I am a new subscriber to this site and I am beginning to collect O style locomotives. I am primarily interested in any differences between the MTH premier line and the Lionel line. When I received my first Lionel train in the 60's, it was manufactured superbly. Do either of these lines now use many plastic parts compared to the metal parts of years past or is the quality comparable? Any help would be greatly appreciated.

Thank you,
Glenn


----------



## T-Man (May 16, 2008)

I am sorry I am not a new era guy. That's a very broad question and I have found out I cannot do them justice. Just go online and view their catalogs. I think now,. they are mostly plastic. Personally I don't have opinions on the new product lines I am still catching upon the old.When you do get a good answer you can post it here I need to get updated. I would like to know what you got so far. Tell me about them.

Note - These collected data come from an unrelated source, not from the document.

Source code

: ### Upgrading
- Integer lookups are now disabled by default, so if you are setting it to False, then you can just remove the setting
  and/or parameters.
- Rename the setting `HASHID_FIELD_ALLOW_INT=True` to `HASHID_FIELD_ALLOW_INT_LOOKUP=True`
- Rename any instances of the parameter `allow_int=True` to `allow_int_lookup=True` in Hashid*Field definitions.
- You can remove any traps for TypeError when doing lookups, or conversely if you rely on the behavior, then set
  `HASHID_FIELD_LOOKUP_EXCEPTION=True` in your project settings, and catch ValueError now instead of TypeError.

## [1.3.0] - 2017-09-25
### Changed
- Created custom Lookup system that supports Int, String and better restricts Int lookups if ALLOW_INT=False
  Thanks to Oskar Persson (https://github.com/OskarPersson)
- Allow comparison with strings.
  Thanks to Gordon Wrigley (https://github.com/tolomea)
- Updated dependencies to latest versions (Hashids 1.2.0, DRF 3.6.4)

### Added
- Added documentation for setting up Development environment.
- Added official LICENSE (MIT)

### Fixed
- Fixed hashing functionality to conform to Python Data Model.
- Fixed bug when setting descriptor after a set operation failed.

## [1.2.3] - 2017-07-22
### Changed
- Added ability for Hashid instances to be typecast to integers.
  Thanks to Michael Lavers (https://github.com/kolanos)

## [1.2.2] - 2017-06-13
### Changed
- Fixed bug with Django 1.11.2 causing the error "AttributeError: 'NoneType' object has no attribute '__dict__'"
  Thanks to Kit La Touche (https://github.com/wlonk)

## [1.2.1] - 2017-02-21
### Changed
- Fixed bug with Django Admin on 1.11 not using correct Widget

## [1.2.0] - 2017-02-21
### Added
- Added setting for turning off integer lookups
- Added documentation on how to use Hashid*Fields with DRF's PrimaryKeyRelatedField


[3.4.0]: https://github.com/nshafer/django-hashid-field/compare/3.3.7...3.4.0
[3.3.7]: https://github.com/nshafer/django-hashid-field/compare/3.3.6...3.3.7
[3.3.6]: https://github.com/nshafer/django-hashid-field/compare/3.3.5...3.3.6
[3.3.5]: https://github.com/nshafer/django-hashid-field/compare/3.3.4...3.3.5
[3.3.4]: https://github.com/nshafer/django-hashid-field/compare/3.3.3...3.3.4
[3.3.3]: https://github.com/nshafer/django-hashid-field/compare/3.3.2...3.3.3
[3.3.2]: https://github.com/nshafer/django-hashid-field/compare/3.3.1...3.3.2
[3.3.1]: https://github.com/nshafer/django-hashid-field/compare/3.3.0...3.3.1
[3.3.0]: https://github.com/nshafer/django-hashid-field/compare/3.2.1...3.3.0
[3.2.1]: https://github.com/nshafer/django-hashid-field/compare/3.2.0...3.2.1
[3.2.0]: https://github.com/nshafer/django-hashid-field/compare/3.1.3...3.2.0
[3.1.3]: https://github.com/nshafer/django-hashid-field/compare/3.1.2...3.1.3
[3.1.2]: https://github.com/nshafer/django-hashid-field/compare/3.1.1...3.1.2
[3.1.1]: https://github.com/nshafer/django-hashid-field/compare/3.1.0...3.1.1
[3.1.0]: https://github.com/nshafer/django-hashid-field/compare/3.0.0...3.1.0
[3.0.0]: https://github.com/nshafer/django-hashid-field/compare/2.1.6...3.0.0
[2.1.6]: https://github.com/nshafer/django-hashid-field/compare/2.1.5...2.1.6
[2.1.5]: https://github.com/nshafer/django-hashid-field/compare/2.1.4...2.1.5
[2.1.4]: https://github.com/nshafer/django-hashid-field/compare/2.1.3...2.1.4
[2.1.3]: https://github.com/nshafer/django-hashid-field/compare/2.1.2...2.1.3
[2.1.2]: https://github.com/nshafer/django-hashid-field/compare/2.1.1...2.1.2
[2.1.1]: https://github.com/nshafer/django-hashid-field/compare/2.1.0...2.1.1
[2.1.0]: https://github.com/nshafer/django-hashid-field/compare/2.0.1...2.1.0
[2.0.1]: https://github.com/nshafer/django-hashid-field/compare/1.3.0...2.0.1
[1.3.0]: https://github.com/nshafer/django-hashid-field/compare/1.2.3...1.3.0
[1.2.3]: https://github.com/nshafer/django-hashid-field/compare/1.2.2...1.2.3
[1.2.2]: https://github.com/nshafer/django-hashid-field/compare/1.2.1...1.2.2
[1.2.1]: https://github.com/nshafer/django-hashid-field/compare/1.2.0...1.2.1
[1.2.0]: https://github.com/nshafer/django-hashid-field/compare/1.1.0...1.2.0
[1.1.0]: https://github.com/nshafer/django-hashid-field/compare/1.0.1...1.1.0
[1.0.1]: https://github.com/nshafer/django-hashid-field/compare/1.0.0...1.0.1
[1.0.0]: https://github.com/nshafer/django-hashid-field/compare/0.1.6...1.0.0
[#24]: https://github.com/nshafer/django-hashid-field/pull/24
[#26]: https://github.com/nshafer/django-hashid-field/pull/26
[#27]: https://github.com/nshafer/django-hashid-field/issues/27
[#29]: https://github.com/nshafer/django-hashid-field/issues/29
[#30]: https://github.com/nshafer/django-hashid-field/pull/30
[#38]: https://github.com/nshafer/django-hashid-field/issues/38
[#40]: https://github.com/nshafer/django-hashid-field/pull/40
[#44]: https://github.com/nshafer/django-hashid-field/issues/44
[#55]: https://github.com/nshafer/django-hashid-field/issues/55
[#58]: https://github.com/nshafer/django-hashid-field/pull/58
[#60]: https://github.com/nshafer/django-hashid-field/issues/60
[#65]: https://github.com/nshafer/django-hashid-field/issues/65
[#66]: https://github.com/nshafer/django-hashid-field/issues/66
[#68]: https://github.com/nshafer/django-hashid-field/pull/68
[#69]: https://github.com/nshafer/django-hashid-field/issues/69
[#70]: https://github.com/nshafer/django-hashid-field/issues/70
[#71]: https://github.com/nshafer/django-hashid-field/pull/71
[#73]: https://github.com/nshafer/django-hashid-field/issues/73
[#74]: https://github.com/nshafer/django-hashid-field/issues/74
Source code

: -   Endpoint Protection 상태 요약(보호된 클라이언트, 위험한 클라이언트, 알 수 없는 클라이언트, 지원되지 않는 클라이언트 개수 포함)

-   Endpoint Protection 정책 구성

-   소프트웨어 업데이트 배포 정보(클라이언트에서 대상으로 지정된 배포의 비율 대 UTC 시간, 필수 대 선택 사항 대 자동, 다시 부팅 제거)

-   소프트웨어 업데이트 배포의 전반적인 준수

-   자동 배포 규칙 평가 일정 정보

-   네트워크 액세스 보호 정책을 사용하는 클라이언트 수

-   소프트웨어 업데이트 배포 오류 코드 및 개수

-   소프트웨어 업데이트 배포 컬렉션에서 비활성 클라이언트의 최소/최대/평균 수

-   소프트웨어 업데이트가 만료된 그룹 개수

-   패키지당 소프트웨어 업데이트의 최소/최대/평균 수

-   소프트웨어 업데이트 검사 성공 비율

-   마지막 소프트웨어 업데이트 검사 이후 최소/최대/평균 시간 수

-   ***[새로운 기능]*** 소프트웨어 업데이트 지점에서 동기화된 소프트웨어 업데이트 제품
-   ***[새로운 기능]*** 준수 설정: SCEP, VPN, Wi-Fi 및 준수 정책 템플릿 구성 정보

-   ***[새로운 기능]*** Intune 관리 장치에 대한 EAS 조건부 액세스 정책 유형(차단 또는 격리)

Me, I keep buying older but some prewar style repros look nice.


----------



## Boston&Maine (Dec 19, 2007)

Hmm, where to start...

The MTH Premier line is the top MTH line... These products are true 1:48 scale, whereas MTH Railking are slightly smaller and traditionally sized... The steam locomotives are all metal, and the diesels have a plastic shell with a metal base... Most of the rolling stock is made out of plastic, contains a metal weight, and has all metal trucks, axles, and couplers...

Comparable to the MTH Premier line is the Lionel "Standard O" line... IMO these pieces (the newer ones) are definitely more detailed then their MTH counterparts... _Some_ pieces of rolling stock have metal chains, hand rails, ladders, etc... To me, Lionel "Standard O" line rolling stock is the top of the line when it comes to modern O scale... I can not comment on their locomotives though as I have never owned one...


----------